After providing a short history of MIS bunion corrections, current accepted practice in performing those procedures, the advantages and disadvantages of MIS versus open surgery, and a detailed history of the plaintiff's pre-operative, operative and post-operative treatment and care, the plaintiff's expert explained that the standard of care includes proper post-operative monitoring of the patient with x-rays and periodic examinations to make sure bone healing is progressing and that the osteotomy is healing in the position placed during surgery, that is, that the bone has not shifted. As she phrased it, however, her "opinions as to the deviations from the standard of care by Dr. Vulcano are limited . . . to his post-surgical management of Mrs. Buck" (emphasis added).

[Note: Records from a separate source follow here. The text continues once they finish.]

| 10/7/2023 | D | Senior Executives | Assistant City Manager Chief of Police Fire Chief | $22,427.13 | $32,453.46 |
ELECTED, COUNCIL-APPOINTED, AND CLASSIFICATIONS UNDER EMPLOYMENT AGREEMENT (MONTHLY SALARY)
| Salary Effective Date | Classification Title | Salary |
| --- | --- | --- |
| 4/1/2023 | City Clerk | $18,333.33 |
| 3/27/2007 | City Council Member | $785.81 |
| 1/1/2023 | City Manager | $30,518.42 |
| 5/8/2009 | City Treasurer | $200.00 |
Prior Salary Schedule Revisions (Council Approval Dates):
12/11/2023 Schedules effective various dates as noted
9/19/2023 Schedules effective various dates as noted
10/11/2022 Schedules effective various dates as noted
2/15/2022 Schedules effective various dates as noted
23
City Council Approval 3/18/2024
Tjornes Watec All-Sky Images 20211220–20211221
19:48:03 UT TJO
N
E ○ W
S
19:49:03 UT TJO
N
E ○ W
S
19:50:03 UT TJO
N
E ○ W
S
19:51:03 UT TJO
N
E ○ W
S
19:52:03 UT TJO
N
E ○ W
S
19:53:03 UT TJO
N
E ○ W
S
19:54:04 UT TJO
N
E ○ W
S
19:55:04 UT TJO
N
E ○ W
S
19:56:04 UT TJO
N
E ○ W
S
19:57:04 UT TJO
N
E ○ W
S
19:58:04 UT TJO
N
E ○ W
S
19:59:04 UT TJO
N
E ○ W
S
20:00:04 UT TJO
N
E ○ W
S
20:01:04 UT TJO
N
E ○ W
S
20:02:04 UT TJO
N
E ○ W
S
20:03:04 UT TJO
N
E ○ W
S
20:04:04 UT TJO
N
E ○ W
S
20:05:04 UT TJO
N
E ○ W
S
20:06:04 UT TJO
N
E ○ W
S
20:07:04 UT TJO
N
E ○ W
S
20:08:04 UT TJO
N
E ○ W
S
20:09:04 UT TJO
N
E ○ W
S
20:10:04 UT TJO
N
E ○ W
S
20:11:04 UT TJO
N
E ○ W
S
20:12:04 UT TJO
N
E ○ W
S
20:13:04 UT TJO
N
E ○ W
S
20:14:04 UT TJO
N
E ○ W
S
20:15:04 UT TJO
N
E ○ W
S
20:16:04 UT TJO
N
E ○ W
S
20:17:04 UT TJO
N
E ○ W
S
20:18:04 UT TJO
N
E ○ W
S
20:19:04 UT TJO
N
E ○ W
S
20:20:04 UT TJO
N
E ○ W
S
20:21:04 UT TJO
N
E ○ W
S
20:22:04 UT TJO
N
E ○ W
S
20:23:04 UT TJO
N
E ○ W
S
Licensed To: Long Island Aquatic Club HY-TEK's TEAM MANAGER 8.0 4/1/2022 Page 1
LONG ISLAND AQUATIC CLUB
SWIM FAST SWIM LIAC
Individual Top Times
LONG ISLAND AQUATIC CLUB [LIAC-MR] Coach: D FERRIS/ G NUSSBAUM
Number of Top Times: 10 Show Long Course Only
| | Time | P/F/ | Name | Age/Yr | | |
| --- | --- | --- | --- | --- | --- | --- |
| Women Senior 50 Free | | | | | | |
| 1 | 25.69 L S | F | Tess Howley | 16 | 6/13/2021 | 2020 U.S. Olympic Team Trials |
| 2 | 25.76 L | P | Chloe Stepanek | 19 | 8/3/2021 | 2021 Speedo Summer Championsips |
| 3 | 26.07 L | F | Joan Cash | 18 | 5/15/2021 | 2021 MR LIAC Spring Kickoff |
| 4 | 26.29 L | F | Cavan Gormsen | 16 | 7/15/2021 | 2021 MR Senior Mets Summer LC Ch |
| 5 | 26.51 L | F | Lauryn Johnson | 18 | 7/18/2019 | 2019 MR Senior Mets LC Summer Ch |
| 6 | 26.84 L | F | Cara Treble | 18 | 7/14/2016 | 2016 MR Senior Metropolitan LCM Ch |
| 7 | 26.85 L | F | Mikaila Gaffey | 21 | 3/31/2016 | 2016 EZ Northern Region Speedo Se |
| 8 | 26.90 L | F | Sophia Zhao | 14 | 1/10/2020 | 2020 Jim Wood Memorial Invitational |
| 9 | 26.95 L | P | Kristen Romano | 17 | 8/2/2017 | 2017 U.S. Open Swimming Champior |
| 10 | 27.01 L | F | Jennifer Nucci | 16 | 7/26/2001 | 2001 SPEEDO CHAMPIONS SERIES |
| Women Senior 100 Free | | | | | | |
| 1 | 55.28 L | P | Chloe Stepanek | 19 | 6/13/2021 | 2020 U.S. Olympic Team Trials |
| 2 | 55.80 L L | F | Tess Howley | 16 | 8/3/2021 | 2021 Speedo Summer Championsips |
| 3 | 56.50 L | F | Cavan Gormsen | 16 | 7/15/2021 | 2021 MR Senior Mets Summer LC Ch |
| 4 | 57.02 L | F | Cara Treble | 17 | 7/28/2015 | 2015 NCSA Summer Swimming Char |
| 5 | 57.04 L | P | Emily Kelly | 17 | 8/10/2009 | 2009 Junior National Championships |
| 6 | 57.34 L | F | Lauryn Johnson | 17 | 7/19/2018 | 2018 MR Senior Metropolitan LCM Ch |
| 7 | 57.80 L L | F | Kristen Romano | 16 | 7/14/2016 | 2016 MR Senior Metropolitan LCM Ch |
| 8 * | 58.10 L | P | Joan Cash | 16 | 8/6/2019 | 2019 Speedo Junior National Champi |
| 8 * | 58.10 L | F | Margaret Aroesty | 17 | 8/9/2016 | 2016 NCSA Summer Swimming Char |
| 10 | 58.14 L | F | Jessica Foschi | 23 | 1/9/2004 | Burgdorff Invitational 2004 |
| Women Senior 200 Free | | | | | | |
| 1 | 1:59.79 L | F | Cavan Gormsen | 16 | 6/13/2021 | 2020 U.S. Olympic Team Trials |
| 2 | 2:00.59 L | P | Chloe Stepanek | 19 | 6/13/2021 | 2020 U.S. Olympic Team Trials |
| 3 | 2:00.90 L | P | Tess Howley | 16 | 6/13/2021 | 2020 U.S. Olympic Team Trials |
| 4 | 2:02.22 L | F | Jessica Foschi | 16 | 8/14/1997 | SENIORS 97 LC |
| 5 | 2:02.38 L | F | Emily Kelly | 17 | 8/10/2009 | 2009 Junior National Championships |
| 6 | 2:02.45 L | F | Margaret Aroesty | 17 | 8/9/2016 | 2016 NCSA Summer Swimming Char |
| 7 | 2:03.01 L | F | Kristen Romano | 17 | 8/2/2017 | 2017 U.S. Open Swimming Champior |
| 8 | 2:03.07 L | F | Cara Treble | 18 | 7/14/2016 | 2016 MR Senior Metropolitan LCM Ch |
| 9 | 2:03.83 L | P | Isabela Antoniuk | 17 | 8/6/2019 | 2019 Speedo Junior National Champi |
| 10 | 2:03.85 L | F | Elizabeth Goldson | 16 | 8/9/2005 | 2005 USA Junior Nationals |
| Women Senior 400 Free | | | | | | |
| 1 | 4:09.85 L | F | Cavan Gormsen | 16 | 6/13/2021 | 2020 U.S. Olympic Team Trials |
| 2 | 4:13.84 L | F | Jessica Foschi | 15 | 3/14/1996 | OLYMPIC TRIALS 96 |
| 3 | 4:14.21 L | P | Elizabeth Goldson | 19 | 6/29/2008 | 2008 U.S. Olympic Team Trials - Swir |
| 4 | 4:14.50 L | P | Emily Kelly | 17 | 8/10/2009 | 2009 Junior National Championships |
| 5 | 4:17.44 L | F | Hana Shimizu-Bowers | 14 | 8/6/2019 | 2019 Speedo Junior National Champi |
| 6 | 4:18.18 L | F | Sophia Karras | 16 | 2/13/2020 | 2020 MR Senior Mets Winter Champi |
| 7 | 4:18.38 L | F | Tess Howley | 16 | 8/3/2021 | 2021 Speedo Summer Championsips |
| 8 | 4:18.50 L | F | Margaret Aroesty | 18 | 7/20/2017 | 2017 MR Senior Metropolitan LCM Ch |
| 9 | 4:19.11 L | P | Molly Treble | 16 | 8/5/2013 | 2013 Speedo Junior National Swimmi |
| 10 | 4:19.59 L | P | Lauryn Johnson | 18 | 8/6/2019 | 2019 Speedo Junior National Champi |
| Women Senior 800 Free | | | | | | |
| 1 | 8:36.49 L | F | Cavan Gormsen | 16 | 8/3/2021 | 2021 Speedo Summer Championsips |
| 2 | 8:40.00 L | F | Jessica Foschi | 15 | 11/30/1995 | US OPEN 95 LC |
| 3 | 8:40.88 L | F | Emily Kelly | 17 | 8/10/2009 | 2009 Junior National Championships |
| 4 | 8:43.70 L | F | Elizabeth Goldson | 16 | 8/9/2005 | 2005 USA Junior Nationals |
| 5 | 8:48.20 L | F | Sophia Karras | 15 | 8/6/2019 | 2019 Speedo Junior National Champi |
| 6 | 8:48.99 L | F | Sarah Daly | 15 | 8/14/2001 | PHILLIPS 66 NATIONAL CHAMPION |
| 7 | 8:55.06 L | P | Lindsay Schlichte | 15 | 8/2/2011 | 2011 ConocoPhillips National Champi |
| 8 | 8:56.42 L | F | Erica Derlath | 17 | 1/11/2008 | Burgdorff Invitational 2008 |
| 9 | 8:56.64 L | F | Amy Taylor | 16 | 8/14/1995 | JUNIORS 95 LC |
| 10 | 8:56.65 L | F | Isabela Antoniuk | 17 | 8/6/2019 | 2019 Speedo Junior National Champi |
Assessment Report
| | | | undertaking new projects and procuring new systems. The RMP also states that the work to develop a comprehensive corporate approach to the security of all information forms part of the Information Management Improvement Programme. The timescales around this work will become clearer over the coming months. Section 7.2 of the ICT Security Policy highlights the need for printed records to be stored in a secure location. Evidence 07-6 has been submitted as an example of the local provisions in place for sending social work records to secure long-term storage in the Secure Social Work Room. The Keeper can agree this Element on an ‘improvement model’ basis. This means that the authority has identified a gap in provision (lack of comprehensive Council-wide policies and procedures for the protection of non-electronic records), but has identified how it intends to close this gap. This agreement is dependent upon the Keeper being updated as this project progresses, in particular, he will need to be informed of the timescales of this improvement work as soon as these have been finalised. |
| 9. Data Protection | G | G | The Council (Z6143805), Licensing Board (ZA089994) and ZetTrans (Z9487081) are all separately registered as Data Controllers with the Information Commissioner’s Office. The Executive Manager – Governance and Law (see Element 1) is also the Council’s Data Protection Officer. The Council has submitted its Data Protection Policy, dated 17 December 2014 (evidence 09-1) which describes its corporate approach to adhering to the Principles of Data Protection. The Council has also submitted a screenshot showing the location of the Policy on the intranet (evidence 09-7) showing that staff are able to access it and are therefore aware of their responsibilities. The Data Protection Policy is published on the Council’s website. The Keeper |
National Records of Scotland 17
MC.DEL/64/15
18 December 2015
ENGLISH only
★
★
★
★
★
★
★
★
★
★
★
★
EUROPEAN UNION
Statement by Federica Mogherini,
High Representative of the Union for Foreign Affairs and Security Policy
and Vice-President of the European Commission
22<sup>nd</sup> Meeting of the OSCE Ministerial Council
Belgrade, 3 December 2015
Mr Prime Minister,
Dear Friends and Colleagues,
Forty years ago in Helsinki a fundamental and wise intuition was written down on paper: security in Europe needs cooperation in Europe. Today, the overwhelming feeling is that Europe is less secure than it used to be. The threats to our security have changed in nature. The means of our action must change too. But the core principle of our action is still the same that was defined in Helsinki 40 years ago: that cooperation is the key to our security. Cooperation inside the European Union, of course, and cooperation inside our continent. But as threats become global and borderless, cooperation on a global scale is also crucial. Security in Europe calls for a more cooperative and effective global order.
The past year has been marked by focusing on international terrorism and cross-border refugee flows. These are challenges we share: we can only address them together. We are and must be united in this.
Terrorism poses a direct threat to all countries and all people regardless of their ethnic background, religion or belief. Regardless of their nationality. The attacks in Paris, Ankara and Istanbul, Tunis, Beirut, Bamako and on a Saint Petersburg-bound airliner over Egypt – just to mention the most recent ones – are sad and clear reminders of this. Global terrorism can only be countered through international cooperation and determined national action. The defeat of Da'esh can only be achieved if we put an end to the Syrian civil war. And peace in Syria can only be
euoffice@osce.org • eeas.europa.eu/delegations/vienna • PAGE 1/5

The plaintiff's expert explained that

"x-ray evidence of something less than full union and a symptomatic patient at 6 months would be a strong suggestion of a non-union. When there is a non-union the metatarsal is often shortened due to destruction of bone secondary to excessive motion at the osteotomy. When surgically fixing a non-union one needs to clean the necrotic bone ends and place a bone graft to restore as much length as possible to the bone so as to maintain proper foot function and avoid a variety of problems including increased weight bearing pressure on the lesser metatarsals, plantar plate injury, and inflammation and pain in these areas. Dr. Katchis' surgery to fix Mrs. Buck's non-union did just this: he added a bone graft to restore some length to the first metatarsal."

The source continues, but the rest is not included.